*Exercise text*.
※ ※ ※

Choir Singing

I imagine that this is old news to a lot of folks.  I was reflecting the other day on how I could become a better singer.  The truth is that by now, after singing in choirs for over fifty years, I know everything that I need to know about how to be the world’s greatest choir singer.  The problem is remembering all the instruction, advice, experience, and study when I actually have my mouth open with sound coming out.

I do forget various aspects of choral singing occasionally as I practice and perform.  It is as if I am a juggler who does pretty well, but drops a ball occasionally.

The best voice teacher I ever had worked very patiently with me explaining where my tongue should be placed when singing, and I do understand.  And when I am singing in her presence, I generally forget, and once in a while, receive a sad sideways glance.

Another tactic which I need to use is to read ahead in the score of where we are singing, so that  I am already prepared for approaching tricky words, or complicated rhythms, dynamics, or scariest of all, surprise rests that are waiting for me.  I even write “HURRY” or “THINK” a few measures in advance of certain difficult sections.  I usually am successful, but on occasion, for a beat or two, I sing as if I am not a tenor.

Controlled breathing is so important that singers are usually introduced to this surprisingly difficult concept right from the beginning.  Where did my lung capacity go, and why do I also now need to think about my back and knees just as much?  The juggling simile is in effect here, also.

Singing in a great choir makes lapsed moments easier, because my friends around me, being tenors, are singing perfectly.  This gives me a chance to catch my breath, return to my own standards of performance, and gather my wits about me.

So the next time you get to listen to Opus 24 in concert, know that as you see happy faces, that at least one of us has dozens of thoughts zigzagging around in his brain.  And this is why we practice as much as we do.

Bill Horton
Decatur Choral Society

Decatur Choral Society Scholarships

Since one of the Decatur Choral Society’s missions is to promote choral music in our area, we offer scholarships each year for high school students. All Macon County public and private school music teachers receive audition information in the late winter. These scholarships are currently for private voice lessons with instructors at Millikin University’s School of Music Prep Department.

The recipients of this opportunity must participate in a competitive audition for which they have submitted an application, written a brief autobiography, prepare and perform a solo for the audition, and respond to a panel of judges who have listened to their audition.

This is quite an intimidating experience for most young singers. It is also difficult for the adjudicators to choose those who will receive lessons. This spring they listened to fifteen applicants. The four recipients are high school students at Maroa-Forsyth and Eisenhower High Schools, and Decatur Christian School. The judges were Kelsie and Andrew Gallegos, Andrea Pope, and Christine Smith.

※ ※ ※

*Dataset entries*.
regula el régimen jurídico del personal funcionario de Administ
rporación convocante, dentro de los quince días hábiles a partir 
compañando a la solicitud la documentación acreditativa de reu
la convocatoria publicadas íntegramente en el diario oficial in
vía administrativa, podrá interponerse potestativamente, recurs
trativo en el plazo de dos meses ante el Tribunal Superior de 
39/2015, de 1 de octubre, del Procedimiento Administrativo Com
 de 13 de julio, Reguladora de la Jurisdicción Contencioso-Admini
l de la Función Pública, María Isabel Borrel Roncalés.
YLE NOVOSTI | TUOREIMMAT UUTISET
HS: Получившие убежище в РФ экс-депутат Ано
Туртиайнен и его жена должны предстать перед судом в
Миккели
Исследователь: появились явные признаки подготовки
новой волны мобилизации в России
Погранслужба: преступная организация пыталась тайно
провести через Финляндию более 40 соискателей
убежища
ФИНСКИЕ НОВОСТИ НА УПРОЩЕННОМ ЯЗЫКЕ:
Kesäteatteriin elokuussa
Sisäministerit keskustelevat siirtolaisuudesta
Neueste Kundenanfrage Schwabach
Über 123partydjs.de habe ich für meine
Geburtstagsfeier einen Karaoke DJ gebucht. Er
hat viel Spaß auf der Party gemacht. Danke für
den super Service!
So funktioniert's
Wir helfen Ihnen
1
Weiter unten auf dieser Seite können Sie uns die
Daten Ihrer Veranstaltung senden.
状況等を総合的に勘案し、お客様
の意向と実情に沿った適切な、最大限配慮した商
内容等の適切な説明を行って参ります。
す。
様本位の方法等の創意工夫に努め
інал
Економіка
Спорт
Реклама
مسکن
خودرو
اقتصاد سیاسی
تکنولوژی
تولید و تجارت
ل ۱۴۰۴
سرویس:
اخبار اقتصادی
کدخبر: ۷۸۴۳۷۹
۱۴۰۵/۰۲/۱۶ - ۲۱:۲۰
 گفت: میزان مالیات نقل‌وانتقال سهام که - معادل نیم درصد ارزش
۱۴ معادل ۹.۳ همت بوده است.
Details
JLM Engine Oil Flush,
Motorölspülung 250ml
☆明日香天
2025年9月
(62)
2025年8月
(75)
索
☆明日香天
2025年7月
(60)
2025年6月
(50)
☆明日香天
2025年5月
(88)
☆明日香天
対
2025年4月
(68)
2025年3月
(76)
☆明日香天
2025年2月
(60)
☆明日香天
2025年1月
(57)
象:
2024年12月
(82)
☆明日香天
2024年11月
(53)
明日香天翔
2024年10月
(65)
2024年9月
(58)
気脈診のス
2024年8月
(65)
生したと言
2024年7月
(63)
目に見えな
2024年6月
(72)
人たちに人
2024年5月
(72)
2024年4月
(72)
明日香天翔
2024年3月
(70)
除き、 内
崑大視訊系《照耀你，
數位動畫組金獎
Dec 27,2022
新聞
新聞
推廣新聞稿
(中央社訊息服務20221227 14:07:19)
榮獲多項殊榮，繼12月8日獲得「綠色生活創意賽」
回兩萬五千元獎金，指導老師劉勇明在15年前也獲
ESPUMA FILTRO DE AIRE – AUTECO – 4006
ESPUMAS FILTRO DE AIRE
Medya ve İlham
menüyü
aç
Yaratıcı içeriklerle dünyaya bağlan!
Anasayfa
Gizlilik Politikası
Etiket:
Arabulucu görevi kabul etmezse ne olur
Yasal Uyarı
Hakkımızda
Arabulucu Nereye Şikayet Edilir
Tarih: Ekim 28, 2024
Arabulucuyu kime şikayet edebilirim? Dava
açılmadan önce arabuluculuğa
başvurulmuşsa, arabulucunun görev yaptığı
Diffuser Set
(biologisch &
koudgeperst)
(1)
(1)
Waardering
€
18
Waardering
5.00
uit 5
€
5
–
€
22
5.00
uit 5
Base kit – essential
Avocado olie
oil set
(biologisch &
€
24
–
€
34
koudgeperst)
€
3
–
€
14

※ ※ ※

*Exercise requirements*.
(a) In the choir text, how many applicants did the judges hear this spring?
(b) Write out the part of the choir text that starts at the words "Decatur Choral Society Scholarships" and ends after the words "to their audition.".
The items were taken from a different source than the text.

*Answers per task*.
(a) Fifteen.

(b)
Decatur Choral Society Scholarships

Since one of the Decatur Choral Society’s missions is to promote choral music in our area, we offer scholarships each year for high school students. All Macon County public and private school music teachers receive audition information in the late winter. These scholarships are currently for private voice lessons with instructors at Millikin University’s School of Music Prep Department.

The recipients of this opportunity must participate in a competitive audition for which they have submitted an application, written a brief autobiography, prepare and perform a solo for the audition, and respond to a panel of judges who have listened to their audition.